The Plot in a Nutshell
Misbehaviour tells the true story of the Women’s Liberation Movement’s protest against the Miss World pagent in 1970. Sally Alexander (Keira Knightly) is a history student and mum who is very concerned about the world her daughter is being born into. She is part of a women’s movement and attends peaceful meetings and leafleting events. Enter Jo Robinson (Jessie Buckley), a radical whose feminism takes a more rebellious stance. Jo invites Sally to a meeting and the pair (along with other members of the group) begin to plan a protest against the 1970 Miss World pageant.
Running parallel to the story of Sally and Jo is that of the ladies in the pageant. The competitors are not only concerned about their place in the competition but also their place in the world. Another of the central figures is Jennifer Hosten (Gugu Mbatha-Raw) aka Miss Grenada. Jennifer is the first contestant from Grenada and wants to show the world that she is a real competitor.
The two worlds collide when the Women’s Liberation Front infiltrate the finale of the pageant and the ceremony is interrupted.
Although Misbehaviour doesn’t have the style or whit of other true life stories, (say, Battle of the Sexes) it does tackle some very important issues while telling the story of brave and wonderful women.
Firstly, Misbehaviour deals with issues with women in academia. Sally is admitted to UCL, but brought down by her professor and other (male) students. As she puts it: ‘it turns out my seat at the table is a highchair.’ She wants to write about women, but is asked to broaden her field. This is not a solved issue. Women are underrepresented in academia, especially in STEM subjects. I liked that Misbehaviour touched on this, it made me angry.
Misbehaviour also deals with issues surrounding race. In the competition there are two contestants from South Africa (see left), one black and one white. At the time South Africa was under the Apartheid regime.

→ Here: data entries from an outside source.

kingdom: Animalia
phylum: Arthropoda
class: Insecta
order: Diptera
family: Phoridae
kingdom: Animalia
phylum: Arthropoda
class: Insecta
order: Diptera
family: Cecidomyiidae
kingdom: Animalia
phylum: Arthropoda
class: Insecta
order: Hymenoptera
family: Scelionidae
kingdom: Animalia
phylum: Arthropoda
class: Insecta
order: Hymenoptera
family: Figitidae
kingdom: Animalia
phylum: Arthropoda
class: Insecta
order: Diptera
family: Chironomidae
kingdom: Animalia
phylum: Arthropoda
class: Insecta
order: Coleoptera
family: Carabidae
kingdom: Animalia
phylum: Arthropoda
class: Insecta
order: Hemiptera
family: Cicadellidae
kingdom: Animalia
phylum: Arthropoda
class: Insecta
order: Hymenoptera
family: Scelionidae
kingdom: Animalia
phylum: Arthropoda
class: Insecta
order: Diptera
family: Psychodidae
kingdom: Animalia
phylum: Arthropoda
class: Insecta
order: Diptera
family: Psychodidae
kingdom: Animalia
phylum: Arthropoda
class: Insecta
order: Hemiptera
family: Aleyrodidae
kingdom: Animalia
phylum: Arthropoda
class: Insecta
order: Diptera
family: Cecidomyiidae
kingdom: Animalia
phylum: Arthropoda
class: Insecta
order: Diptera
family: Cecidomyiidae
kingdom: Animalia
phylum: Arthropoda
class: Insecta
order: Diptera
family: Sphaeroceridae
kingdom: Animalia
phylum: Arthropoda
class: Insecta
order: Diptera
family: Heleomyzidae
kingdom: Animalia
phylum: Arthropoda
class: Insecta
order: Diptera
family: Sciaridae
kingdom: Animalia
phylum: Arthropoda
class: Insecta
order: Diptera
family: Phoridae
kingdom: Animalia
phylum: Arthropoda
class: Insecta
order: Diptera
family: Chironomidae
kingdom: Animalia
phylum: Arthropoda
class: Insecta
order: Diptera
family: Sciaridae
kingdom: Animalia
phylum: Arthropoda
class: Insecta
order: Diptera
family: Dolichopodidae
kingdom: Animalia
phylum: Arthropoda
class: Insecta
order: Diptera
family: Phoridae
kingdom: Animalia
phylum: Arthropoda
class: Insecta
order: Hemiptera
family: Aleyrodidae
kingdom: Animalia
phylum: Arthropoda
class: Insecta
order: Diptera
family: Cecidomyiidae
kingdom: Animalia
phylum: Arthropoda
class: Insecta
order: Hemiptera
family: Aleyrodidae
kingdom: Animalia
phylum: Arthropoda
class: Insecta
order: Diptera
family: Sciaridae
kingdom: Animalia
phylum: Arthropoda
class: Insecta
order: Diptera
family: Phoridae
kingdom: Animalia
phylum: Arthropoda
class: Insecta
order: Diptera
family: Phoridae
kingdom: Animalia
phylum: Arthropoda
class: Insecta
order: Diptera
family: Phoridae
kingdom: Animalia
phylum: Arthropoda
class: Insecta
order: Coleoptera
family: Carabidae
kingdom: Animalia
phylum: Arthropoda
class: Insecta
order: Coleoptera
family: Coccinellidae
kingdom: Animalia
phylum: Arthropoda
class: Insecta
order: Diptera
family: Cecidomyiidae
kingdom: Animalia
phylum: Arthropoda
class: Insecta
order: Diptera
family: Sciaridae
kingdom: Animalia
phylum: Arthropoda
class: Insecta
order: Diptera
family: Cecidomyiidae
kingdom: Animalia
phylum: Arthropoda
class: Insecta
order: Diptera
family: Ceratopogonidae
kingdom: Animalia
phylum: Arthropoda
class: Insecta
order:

It also showcases a contestant from Grenada, a country that has never competed before.
This issue gave me different feelings. I so wanted both women to do well in the competition, to prove that Black women can also compete and stand up next to their White counterparts; but I also fundamentally disagree with the Pageant, so it was confusing (in a good way). Personally, the issues surrounding race were the most interesting to me and I’m glad that Misbehaviour gave it a lot of consideration.
The part that really got my blood boiling was when the girls were asked to turn around (while in swimwear) and the judges/audience were invited to look at their bums. You could see the look on the faces of the women and their expressions said so much. I love it when a film makes me really feel something.
But it isn’t all one sided. Sally’s mother points out that without her, Sally wouldn’t be where she is, which is true. Sally also had her daughter to consider – every activist has doubts.
Overall, I liked the film, I really think it’s worth a watch. It’s a film with a message that tells a real (and important) story, but don’t expect to be blown away by the cinematography. (However, I did love the costumes.)